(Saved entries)
-- Opening Marker --

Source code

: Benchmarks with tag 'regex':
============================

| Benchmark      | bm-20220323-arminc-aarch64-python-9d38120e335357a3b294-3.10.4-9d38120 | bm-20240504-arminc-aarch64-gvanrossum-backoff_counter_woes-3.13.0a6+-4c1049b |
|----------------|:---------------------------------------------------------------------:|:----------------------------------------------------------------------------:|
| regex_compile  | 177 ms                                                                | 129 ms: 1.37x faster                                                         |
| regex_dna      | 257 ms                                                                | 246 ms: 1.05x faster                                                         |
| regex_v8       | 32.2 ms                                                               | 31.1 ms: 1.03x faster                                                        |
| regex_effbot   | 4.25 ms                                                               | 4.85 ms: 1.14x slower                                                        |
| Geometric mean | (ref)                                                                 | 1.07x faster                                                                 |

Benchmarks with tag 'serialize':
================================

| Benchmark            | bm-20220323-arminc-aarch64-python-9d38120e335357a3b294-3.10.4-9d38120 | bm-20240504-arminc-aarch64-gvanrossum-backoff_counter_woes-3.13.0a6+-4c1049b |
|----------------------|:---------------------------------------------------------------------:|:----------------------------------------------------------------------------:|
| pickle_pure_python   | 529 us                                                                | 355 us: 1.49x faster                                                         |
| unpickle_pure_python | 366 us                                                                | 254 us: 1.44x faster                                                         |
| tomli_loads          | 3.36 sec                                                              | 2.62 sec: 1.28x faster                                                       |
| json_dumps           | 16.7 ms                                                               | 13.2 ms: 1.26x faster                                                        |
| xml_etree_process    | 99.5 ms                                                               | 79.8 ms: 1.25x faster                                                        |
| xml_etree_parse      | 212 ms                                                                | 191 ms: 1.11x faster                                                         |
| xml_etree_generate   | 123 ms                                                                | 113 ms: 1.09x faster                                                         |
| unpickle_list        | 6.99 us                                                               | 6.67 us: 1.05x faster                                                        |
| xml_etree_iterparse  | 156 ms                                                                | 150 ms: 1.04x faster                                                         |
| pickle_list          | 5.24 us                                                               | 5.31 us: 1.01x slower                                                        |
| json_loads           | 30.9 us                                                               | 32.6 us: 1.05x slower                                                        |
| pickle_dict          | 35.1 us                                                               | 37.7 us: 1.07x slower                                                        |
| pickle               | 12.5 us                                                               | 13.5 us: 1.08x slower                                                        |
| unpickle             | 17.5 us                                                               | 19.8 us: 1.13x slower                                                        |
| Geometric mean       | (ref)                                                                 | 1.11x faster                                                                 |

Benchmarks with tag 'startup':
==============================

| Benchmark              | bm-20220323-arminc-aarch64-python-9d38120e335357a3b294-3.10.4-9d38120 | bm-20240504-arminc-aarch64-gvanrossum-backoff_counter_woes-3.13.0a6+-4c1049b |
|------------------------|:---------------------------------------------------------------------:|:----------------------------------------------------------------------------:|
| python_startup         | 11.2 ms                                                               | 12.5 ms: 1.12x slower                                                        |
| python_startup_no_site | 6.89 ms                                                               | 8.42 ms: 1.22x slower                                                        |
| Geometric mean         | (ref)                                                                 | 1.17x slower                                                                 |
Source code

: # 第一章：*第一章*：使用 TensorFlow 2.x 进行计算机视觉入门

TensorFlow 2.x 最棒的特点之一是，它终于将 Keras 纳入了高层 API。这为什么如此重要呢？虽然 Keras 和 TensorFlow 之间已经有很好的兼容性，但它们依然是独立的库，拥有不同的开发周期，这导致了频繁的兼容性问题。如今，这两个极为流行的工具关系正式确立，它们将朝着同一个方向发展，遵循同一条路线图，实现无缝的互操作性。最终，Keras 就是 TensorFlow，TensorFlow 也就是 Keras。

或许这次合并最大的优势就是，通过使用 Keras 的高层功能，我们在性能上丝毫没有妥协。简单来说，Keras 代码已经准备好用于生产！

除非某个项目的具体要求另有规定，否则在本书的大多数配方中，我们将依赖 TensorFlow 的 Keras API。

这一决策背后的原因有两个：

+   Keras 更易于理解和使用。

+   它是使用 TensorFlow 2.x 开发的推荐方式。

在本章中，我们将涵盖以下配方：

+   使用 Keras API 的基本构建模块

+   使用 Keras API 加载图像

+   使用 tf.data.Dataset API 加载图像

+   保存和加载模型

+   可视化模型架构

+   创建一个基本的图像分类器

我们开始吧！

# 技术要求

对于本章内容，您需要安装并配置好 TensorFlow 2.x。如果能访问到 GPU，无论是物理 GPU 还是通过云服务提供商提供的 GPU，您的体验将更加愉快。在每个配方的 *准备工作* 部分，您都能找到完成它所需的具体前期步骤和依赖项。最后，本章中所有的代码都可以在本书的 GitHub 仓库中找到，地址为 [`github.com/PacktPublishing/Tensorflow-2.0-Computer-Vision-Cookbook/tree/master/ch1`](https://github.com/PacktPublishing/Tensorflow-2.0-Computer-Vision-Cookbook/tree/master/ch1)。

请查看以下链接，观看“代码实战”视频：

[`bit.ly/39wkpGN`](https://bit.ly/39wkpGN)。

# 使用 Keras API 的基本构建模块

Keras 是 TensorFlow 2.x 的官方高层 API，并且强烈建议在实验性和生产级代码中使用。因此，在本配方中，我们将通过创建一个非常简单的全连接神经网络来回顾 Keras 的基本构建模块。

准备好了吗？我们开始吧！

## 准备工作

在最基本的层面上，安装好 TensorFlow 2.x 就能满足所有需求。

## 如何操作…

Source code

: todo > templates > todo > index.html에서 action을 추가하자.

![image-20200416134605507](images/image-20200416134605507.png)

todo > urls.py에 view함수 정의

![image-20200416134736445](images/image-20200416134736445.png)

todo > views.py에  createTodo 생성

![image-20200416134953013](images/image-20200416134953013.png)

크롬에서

-- Closing Marker --

Write out all the records again with every "Source code" renamed to "Code listing", leaving everything else as it is.

#### [TASK RESPONSE]
Code listing

: Benchmarks with tag 'regex':
============================

| Benchmark      | bm-20220323-arminc-aarch64-python-9d38120e335357a3b294-3.10.4-9d38120 | bm-20240504-arminc-aarch64-gvanrossum-backoff_counter_woes-3.13.0a6+-4c1049b |
|----------------|:---------------------------------------------------------------------:|:----------------------------------------------------------------------------:|
| regex_compile  | 177 ms                                                                | 129 ms: 1.37x faster                                                         |
| regex_dna      | 257 ms                                                                | 246 ms: 1.05x faster                                                         |
| regex_v8       | 32.2 ms                                                               | 31.1 ms: 1.03x faster                                                        |
| regex_effbot   | 4.25 ms                                                               | 4.85 ms: 1.14x slower                                                        |
| Geometric mean | (ref)                                                                 | 1.07x faster                                                                 |

Benchmarks with tag 'serialize':
================================

| Benchmark            | bm-20220323-arminc-aarch64-python-9d38120e335357a3b294-3.10.4-9d38120 | bm-20240504-arminc-aarch64-gvanrossum-backoff_counter_woes-3.13.0a6+-4c1049b |
|----------------------|:---------------------------------------------------------------------:|:----------------------------------------------------------------------------:|
| pickle_pure_python   | 529 us                                                                | 355 us: 1.49x faster                                                         |
| unpickle_pure_python | 366 us                                                                | 254 us: 1.44x faster                                                         |
| tomli_loads          | 3.36 sec                                                              | 2.62 sec: 1.28x faster                                                       |
| json_dumps           | 16.7 ms                                                               | 13.2 ms: 1.26x faster                                                        |
| xml_etree_process    | 99.5 ms                                                               | 79.8 ms: 1.25x faster                                                        |
| xml_etree_parse      | 212 ms                                                                | 191 ms: 1.11x faster                                                         |
| xml_etree_generate   | 123 ms                                                                | 113 ms: 1.09x faster                                                         |
| unpickle_list        | 6.99 us                                                               | 6.67 us: 1.05x faster                                                        |
| xml_etree_iterparse  | 156 ms                                                                | 150 ms: 1.04x faster                                                         |
| pickle_list          | 5.24 us                                                               | 5.31 us: 1.01x slower                                                        |
| json_loads           | 30.9 us                                                               | 32.6 us: 1.05x slower                                                        |
| pickle_dict          | 35.1 us                                                               | 37.7 us: 1.07x slower                                                        |
| pickle               | 12.5 us                                                               | 13.5 us: 1.08x slower                                                        |
| unpickle             | 17.5 us                                                               | 19.8 us: 1.13x slower                                                        |
| Geometric mean       | (ref)                                                                 | 1.11x faster                                                                 |

Benchmarks with tag 'startup':
==============================

| Benchmark              | bm-20220323-arminc-aarch64-python-9d38120e335357a3b294-3.10.4-9d38120 | bm-20240504-arminc-aarch64-gvanrossum-backoff_counter_woes-3.13.0a6+-4c1049b |
|------------------------|:---------------------------------------------------------------------:|:----------------------------------------------------------------------------:|
| python_startup         | 11.2 ms                                                               | 12.5 ms: 1.12x slower                                                        |
| python_startup_no_site | 6.89 ms                                                               | 8.42 ms: 1.22x slower                                                        |
| Geometric mean         | (ref)                                                                 | 1.17x slower                                                                 |
Code listing

: # 第一章：*第一章*：使用 TensorFlow 2.x 进行计算机视觉入门

TensorFlow 2.x 最棒的特点之一是，它终于将 Keras 纳入了高层 API。这为什么如此重要呢？虽然 Keras 和 TensorFlow 之间已经有很好的兼容性，但它们依然是独立的库，拥有不同的开发周期，这导致了频繁的兼容性问题。如今，这两个极为流行的工具关系正式确立，它们将朝着同一个方向发展，遵循同一条路线图，实现无缝的互操作性。最终，Keras 就是 TensorFlow，TensorFlow 也就是 Keras。

或许这次合并最大的优势就是，通过使用 Keras 的高层功能，我们在性能上丝毫没有妥协。简单来说，Keras 代码已经准备好用于生产！

除非某个项目的具体要求另有规定，否则在本书的大多数配方中，我们将依赖 TensorFlow 的 Keras API。

这一决策背后的原因有两个：

+   Keras 更易于理解和使用。

+   它是使用 TensorFlow 2.x 开发的推荐方式。

在本章中，我们将涵盖以下配方：

+   使用 Keras API 的基本构建模块

+   使用 Keras API 加载图像

+   使用 tf.data.Dataset API 加载图像

+   保存和加载模型

+   可视化模型架构

+   创建一个基本的图像分类器

我们开始吧！

# 技术要求

对于本章内容，您需要安装并配置好 TensorFlow 2.x。如果能访问到 GPU，无论是物理 GPU 还是通过云服务提供商提供的 GPU，您的体验将更加愉快。在每个配方的 *准备工作* 部分，您都能找到完成它所需的具体前期步骤和依赖项。最后，本章中所有的代码都可以在本书的 GitHub 仓库中找到，地址为 [`github.com/PacktPublishing/Tensorflow-2.0-Computer-Vision-Cookbook/tree/master/ch1`](https://github.com/PacktPublishing/Tensorflow-2.0-Computer-Vision-Cookbook/tree/master/ch1)。

请查看以下链接，观看“代码实战”视频：

[`bit.ly/39wkpGN`](https://bit.ly/39wkpGN)。

# 使用 Keras API 的基本构建模块

Keras 是 TensorFlow 2.x 的官方高层 API，并且强烈建议在实验性和生产级代码中使用。因此，在本配方中，我们将通过创建一个非常简单的全连接神经网络来回顾 Keras 的基本构建模块。

准备好了吗？我们开始吧！

## 准备工作

在最基本的层面上，安装好 TensorFlow 2.x 就能满足所有需求。

## 如何操作…

Code listing

: todo > templates > todo > index.html에서 action을 추가하자.

![image-20200416134605507](images/image-20200416134605507.png)

todo > urls.py에 view함수 정의

![image-20200416134736445](images/image-20200416134736445.png)

todo > views.py에  createTodo 생성

![image-20200416134953013](images/image-20200416134953013.png)

크롬에서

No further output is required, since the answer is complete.